Exercise objective — Your response should consist of the data that follows, repeated in full without alteration.

Material for the task —
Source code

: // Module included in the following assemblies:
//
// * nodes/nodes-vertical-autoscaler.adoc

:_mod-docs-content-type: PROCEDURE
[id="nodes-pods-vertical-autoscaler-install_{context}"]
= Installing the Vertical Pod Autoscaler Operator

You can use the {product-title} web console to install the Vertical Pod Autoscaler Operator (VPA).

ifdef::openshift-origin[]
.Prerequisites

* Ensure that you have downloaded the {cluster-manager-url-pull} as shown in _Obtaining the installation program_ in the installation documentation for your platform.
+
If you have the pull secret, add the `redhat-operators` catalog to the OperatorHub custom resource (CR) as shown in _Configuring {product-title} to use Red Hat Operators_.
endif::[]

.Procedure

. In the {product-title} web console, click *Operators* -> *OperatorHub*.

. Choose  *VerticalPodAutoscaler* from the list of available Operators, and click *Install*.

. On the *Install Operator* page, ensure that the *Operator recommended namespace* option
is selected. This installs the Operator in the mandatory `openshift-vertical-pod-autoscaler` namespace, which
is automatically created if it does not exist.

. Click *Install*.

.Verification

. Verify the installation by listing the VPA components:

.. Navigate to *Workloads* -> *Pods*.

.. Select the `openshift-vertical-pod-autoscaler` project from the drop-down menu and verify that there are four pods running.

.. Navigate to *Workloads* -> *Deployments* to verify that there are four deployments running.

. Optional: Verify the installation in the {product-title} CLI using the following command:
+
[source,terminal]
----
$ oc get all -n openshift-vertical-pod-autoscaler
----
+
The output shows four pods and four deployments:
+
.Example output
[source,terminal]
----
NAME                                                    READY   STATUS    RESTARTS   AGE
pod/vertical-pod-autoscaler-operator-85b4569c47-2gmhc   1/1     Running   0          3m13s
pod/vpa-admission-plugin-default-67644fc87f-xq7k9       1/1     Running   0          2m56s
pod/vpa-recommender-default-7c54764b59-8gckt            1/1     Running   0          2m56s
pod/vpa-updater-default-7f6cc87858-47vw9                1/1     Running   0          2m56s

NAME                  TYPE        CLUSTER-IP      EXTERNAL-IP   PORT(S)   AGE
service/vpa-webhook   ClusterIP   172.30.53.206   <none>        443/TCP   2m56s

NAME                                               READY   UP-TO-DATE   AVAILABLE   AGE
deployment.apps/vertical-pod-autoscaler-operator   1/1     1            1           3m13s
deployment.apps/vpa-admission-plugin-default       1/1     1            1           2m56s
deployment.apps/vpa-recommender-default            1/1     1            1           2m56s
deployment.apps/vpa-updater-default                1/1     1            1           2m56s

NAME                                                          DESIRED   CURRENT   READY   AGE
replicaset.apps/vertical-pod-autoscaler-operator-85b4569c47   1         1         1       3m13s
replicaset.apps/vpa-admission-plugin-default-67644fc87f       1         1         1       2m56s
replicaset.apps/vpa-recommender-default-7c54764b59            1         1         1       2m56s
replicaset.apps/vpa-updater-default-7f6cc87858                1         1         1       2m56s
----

Answer to this exercise —
Source code

: // Module included in the following assemblies:
//
// * nodes/nodes-vertical-autoscaler.adoc

:_mod-docs-content-type: PROCEDURE
[id="nodes-pods-vertical-autoscaler-install_{context}"]
= Installing the Vertical Pod Autoscaler Operator

You can use the {product-title} web console to install the Vertical Pod Autoscaler Operator (VPA).

ifdef::openshift-origin[]
.Prerequisites

* Ensure that you have downloaded the {cluster-manager-url-pull} as shown in _Obtaining the installation program_ in the installation documentation for your platform.
+
If you have the pull secret, add the `redhat-operators` catalog to the OperatorHub custom resource (CR) as shown in _Configuring {product-title} to use Red Hat Operators_.
endif::[]

.Procedure

. In the {product-title} web console, click *Operators* -> *OperatorHub*.

. Choose  *VerticalPodAutoscaler* from the list of available Operators, and click *Install*.

. On the *Install Operator* page, ensure that the *Operator recommended namespace* option
is selected. This installs the Operator in the mandatory `openshift-vertical-pod-autoscaler` namespace, which
is automatically created if it does not exist.

. Click *Install*.

.Verification

. Verify the installation by listing the VPA components:

.. Navigate to *Workloads* -> *Pods*.

.. Select the `openshift-vertical-pod-autoscaler` project from the drop-down menu and verify that there are four pods running.

.. Navigate to *Workloads* -> *Deployments* to verify that there are four deployments running.

. Optional: Verify the installation in the {product-title} CLI using the following command:
+
[source,terminal]
----
$ oc get all -n openshift-vertical-pod-autoscaler
----
+
The output shows four pods and four deployments:
+
.Example output
[source,terminal]
----
NAME                                                    READY   STATUS    RESTARTS   AGE
pod/vertical-pod-autoscaler-operator-85b4569c47-2gmhc   1/1     Running   0          3m13s
pod/vpa-admission-plugin-default-67644fc87f-xq7k9       1/1     Running   0          2m56s
pod/vpa-recommender-default-7c54764b59-8gckt            1/1     Running   0          2m56s
pod/vpa-updater-default-7f6cc87858-47vw9                1/1     Running   0          2m56s

NAME                  TYPE        CLUSTER-IP      EXTERNAL-IP   PORT(S)   AGE
service/vpa-webhook   ClusterIP   172.30.53.206   <none>        443/TCP   2m56s

NAME                                               READY   UP-TO-DATE   AVAILABLE   AGE
deployment.apps/vertical-pod-autoscaler-operator   1/1     1            1           3m13s
deployment.apps/vpa-admission-plugin-default       1/1     1            1           2m56s
deployment.apps/vpa-recommender-default            1/1     1            1           2m56s
deployment.apps/vpa-updater-default                1/1     1            1           2m56s

NAME                                                          DESIRED   CURRENT   READY   AGE
replicaset.apps/vertical-pod-autoscaler-operator-85b4569c47   1         1         1       3m13s
replicaset.apps/vpa-admission-plugin-default-67644fc87f       1         1         1       2m56s
replicaset.apps/vpa-recommender-default-7c54764b59            1         1         1       2m56s
replicaset.apps/vpa-updater-default-7f6cc87858                1         1         1       2m56s
----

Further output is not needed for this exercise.